*** Text for analysis ***

Are Julia Channels/Futures thread safe (with a failing code example)?

I thought the answer is “obviously they are”, but I get an intermittent deadlock in the following code:

using Base.Threads
using Distributed

iterations = parse(Int, ARGS[1])

println("threads: $(nthreads())")
println("iterations: $(iterations)")

channel = Channel{Future}(nthreads() * 2)

counter = 0

function server()
    global counter
    println("T$(threadid()) will take")
    while counter < (nthreads() - 1) * iterations
        future = take!(channel)
        counter += 1
        println("T$(threadid()) did take, will put $(counter)")
        flush(stdout)
        put!(future, counter)
        println("T$(threadid()) did put $(counter), will take")
        flush(stdout)
    end
    println("T$(threadid()) done $(counter)")
    flush(stdout)
end

function client()
    prev = 0
    for iteration in 1:iterations
        future = Future()
        println("T$(threadid()) I$(iteration) will put")
        flush(stdout)
        put!(channel, future)
        println("T$(threadid()) I$(iteration) did put, will fetch")
        flush(stdout)
        next = fetch(future)
        println("T$(threadid()) I$(iteration) did fetch $(next)")
        flush(stdout)
        @assert next > prev
        prev = next
    end
end

@threads for t in 1:nthreads()
    if t == 1
        server()
    else
        client()
    end
end

println("T$(threadid()) done $(counter)")
flush(stdout)

@assert counter == (nthreads() - 1) * iterations

Using Julia 1.6.1 running this as JULIA_NUM_THREADS=2 julia Bug.jl 10000. Here is an example where it deadlocked with the following output:

threads: 2
iterations: 10000
T1 will take from Channel{Future}(4)
T2 I1 will put Future(1, 1, 1, nothing) into Channel{Future}(4)
T2 I1 did put, will fetch Future(1, 1, 1, nothing)
T1 did take, will put 1 into Future(1, 1, 1, nothing)
T1 did put 1 into Future(1, 1, 1, Some(1)), will take from Channel{Future}(4)
T2 I1 did fetch 1 from Future(1, 1, 1, Some(1))
T2 I2 will put Future(1, 1, 2, nothing) into Channel{Future}(4)
T2 I2 did put, will fetch Future(1, 1, 2, nothing)

*** End of Text for analysis ***
*** Data excerpts ***

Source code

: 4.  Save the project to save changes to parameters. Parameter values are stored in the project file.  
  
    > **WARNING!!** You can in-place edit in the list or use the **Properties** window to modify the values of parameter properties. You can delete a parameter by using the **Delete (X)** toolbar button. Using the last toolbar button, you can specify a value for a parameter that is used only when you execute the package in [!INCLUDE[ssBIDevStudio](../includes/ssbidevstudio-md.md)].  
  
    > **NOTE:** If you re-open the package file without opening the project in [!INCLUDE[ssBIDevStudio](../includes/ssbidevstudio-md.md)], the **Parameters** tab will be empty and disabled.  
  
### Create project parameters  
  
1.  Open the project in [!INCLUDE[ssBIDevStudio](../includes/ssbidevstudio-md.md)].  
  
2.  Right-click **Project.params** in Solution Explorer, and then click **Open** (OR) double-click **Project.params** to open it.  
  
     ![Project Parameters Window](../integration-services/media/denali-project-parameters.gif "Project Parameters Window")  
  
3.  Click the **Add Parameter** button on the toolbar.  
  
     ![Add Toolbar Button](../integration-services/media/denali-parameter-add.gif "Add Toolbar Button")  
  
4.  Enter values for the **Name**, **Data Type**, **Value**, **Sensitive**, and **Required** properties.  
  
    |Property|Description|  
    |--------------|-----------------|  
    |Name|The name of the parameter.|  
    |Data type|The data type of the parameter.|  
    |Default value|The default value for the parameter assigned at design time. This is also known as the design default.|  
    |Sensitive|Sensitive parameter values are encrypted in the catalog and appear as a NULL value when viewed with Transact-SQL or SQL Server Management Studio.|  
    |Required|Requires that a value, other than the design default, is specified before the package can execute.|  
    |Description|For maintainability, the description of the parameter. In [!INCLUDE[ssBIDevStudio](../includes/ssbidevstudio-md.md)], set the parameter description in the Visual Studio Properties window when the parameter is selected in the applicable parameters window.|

*** End of Data excerpts ***

__Exercise requirements__.
1 > Do statements (a), (b) and (c) agree with the Julia channels thread? For each, answer yes or no and quote the words of the thread that decide it.
(a) The poster had expected Julia channels and futures to be thread safe.
(b) The channel in the code is created with a capacity of twice the number of threads.
(c) The poster ran the program with four threads.
2 > Translate this sentence from the Julia channels thread into German: "I thought the answer is “obviously they are”, but I get an intermittent deadlock in the following code:"
3 > Set down the part of the Julia channels thread that begins at the words "put!(future, counter)" and ends after "function client()".

__Outputs in order__.
1 >
(a) Yes: "I thought the answer is “obviously they are”"
(b) Yes: "channel = Channel{Future}(nthreads() * 2)"
(c) No: "JULIA_NUM_THREADS=2"

2 > Ich dachte, die Antwort sei „offensichtlich sind sie es“, aber im folgenden Code bekomme ich einen sporadisch auftretenden Deadlock:

3 >
put!(future, counter)
        println("T$(threadid()) did put $(counter), will take")
        flush(stdout)
    end
    println("T$(threadid()) done $(counter)")
    flush(stdout)
end

function client()